Thus adjured, Mr. Deedes sighed deeply, wiped his forehead with his handkerchief, looked meditatively into his hat for a few seconds, and then began.
Beginning with the narrative of Sergeant Nicholas, Mr. Deedes went on from that point to detail by what means he had discovered that M. Platzoff was still alive and where he was now living. Then he told of his coming down to Bon Repos, and all that had happened to him since that time. He had already told his son with what view he had sent for him from London—that not being able to make any further headway in the case himself, he was desirous of introducing his dear James, in the guise of a servant, into Bon Repos, as an agent on whose integrity and cleverness he could alike depend.
“But you have not yet told your dear James the amount of the honorarium you will be entitled to receive in case you recover the stolen Diamond.”
“What do you say to five thousand pounds?” asked Mr. Deedes in a solemn whisper.
The younger man opened his eyes. “Hum! A very pretty little amount,” he said, “but I have yet to learn what proportion of that sum will percolate into the pockets of this child. In other words, what is to be my share of the plunder?”
“Plunder, my dear boy, is a strange word to make use of. Pray be more particular in your choice of terms. The mercenary view you take of the case is very distressing to my feelings. A proper recompense for your time and trouble it was my intention to make you; but as regards the five thousand pounds, I hoped to be able to fund it in toto, to add it to my little capital, and to leave it intact for those who will come after me. And you know very well, James, that there will only be you and Mirpah to divide whatever the old man may die possessed of.”

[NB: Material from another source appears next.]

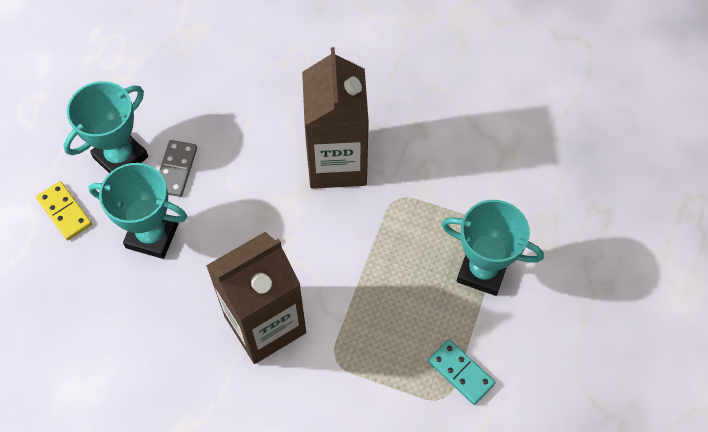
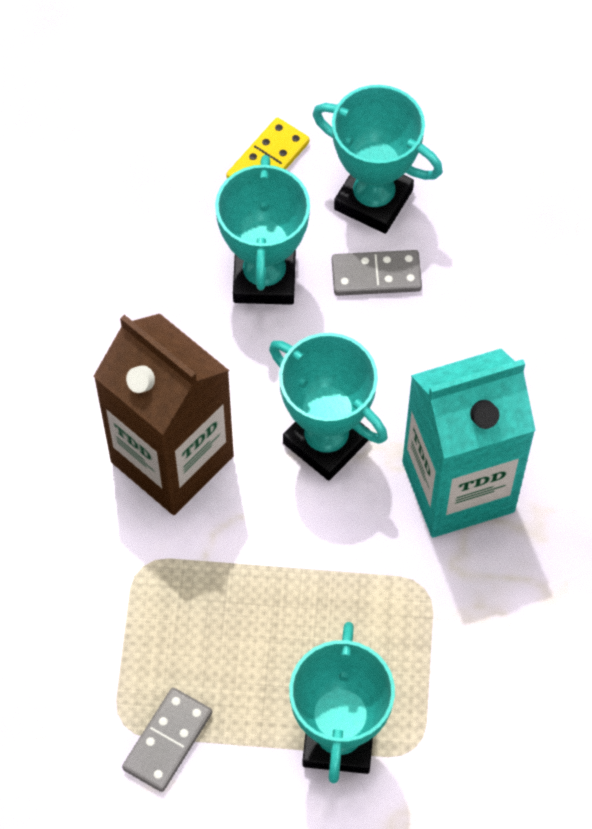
camera: 75 degrees right, 0 degrees up
(283, 228) = (326, 441): none -> turquoise trophy
(337, 162) = (458, 486): brown carton -> turquoise carton
(460, 372) = (167, 741): turquoise domino -> grey domino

“But, my dear dad, you are not going to die for these five-and-twenty years. My present necessities are imperative: like the daughters of the horse-leech, they are continually asking for more.”
“James! James! how changed you are from the dear, unselfish boy of ten years ago!”
“And very proper too. But do let us be business-like, if you please. The role of the ‘heavy father’ doesn’t suit you at all. Keep sentiment out of the case, and then we shall do very well. Listen to my ultimatum. The day I place the Hara Diamond in your hands you must give me a cheque for fifteen hundred pounds.”
“Fifteen hundred pounds!” gasped the old man. “James! James! do you wish to see me die in a workhouse?”
“Fifteen hundred pounds. Not one penny less,” reiterated Madgin, junior. “What do you mean by a workhouse? You will then have three thousand, five hundred pounds to the good, and will have got the job done very cheaply. But there is another side to the question. Both you and I have been counting our chickens before they are hatched. Suppose I don’t succeed in laying hold of the Diamond—what then?